◆ EXERCISE AIM
In the listing below, look for "linecap" and copy every line that has it.
□ □ □ □
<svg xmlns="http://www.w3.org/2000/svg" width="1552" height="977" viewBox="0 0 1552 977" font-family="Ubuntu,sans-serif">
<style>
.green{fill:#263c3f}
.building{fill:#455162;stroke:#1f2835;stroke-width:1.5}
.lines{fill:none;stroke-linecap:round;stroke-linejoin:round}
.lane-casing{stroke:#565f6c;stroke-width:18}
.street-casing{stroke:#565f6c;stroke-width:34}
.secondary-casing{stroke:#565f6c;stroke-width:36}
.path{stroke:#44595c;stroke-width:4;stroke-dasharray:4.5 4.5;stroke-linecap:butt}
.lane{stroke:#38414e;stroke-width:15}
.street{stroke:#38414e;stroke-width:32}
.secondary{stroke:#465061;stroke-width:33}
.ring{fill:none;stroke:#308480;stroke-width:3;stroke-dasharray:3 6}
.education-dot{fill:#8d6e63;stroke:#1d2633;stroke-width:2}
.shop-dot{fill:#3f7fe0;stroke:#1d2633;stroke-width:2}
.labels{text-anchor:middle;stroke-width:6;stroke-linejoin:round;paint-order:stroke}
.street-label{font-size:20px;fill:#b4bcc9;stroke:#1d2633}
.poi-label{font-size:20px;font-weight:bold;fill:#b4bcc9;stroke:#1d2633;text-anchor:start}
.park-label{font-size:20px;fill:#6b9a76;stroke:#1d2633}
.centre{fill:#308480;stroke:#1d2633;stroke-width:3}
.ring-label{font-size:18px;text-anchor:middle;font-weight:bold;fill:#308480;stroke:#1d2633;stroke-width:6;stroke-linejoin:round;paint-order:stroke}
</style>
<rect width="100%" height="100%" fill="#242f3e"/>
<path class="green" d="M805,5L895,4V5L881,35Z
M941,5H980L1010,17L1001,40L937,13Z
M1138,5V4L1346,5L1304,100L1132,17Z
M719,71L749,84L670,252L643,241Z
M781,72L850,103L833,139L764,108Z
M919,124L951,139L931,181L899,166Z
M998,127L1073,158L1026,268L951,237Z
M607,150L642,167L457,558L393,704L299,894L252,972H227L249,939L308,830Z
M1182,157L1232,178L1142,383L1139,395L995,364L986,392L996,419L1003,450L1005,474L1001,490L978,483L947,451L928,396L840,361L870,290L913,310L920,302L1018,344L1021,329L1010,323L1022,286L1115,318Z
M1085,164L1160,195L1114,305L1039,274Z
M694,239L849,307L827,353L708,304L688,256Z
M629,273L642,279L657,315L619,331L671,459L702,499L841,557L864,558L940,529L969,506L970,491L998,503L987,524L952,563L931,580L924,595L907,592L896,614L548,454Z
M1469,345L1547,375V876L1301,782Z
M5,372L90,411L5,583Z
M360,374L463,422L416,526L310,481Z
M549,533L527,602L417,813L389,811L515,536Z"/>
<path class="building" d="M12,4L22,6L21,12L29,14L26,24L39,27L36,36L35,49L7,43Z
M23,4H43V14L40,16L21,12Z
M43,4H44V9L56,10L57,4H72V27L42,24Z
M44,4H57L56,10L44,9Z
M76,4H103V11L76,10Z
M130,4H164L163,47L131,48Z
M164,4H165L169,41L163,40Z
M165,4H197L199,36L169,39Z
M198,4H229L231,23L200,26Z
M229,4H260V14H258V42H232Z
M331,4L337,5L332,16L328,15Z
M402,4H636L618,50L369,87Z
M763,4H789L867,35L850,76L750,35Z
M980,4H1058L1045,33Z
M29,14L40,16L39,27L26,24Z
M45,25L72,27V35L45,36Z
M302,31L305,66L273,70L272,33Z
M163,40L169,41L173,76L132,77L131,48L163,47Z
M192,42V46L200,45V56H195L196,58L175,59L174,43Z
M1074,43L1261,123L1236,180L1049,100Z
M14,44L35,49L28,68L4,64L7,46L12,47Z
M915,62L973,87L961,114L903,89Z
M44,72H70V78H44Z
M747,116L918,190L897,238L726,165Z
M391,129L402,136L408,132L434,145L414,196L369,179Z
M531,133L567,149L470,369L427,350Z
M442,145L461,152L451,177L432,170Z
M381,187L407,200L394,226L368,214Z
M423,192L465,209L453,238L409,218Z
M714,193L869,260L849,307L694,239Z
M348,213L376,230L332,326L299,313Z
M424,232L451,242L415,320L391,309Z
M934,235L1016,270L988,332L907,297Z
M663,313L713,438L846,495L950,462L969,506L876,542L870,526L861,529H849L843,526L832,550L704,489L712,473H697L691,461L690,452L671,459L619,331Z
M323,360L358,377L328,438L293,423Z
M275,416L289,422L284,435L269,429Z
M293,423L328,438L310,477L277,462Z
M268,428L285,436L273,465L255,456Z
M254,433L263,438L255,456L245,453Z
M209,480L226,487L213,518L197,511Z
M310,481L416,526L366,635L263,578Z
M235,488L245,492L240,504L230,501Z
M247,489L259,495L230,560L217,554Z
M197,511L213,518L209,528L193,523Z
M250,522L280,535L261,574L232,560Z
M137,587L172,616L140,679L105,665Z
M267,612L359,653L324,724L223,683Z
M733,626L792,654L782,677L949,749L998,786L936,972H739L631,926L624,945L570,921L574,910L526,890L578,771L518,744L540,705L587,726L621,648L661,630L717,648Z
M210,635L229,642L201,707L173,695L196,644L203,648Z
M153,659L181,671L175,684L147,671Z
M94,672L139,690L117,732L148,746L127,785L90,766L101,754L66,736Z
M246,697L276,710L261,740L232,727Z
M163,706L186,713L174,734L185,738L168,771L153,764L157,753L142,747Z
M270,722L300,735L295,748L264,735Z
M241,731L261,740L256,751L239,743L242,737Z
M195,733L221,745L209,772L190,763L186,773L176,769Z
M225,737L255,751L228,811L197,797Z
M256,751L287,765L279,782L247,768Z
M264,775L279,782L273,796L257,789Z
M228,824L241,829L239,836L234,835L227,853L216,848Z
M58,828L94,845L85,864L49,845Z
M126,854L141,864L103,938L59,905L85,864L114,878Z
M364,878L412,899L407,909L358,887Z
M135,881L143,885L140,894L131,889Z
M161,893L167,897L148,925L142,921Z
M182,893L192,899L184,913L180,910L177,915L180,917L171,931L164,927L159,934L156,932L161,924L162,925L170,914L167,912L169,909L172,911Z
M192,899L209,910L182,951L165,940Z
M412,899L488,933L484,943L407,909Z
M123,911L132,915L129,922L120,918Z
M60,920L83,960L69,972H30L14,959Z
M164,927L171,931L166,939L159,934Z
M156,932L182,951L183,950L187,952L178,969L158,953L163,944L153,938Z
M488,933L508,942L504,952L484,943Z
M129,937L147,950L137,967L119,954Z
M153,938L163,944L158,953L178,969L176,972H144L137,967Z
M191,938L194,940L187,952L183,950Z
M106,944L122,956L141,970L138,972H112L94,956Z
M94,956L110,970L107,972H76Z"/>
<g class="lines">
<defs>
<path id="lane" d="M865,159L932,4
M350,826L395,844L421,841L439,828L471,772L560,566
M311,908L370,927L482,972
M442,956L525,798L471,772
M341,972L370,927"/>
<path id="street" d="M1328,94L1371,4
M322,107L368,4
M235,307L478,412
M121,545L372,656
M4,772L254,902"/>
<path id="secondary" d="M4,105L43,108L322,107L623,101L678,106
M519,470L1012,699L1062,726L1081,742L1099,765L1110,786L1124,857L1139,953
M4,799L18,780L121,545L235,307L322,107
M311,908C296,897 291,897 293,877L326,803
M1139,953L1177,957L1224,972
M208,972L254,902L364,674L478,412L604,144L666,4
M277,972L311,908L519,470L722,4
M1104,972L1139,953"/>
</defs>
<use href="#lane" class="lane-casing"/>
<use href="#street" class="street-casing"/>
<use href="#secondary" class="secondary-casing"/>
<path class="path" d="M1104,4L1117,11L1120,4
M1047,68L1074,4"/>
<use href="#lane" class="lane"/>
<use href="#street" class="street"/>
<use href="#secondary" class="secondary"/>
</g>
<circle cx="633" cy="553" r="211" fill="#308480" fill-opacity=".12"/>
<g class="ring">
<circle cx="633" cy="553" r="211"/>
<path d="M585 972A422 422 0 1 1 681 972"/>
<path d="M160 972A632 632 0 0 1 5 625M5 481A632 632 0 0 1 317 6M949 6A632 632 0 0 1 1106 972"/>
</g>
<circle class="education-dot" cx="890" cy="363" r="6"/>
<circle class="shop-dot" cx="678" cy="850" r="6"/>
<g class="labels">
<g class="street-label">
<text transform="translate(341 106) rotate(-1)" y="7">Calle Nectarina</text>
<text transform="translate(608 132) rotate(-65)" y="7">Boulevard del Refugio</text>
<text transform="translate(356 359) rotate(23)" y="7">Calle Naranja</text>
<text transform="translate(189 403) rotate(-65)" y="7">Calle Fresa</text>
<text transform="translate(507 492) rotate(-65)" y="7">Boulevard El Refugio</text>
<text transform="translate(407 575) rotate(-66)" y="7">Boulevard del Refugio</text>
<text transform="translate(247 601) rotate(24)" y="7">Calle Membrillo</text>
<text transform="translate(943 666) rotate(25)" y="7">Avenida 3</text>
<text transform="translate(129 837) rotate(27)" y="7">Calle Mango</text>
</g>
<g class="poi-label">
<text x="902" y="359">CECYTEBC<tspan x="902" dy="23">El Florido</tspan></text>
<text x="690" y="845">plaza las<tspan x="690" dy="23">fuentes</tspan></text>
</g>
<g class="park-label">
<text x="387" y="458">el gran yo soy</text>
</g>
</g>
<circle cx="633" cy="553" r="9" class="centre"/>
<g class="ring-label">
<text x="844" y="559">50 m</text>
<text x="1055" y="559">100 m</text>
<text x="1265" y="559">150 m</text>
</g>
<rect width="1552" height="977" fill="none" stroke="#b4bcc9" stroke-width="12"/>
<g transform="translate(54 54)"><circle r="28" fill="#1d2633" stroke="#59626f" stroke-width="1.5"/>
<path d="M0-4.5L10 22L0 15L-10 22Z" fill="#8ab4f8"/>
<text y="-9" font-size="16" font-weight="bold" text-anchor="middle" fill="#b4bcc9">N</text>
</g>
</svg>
□ □ □ □
◆ SOLUTION
.lines{fill:none;stroke-linecap:round;stroke-linejoin:round}
.path{stroke:#44595c;stroke-width:4;stroke-dasharray:4.5 4.5;stroke-linecap:butt}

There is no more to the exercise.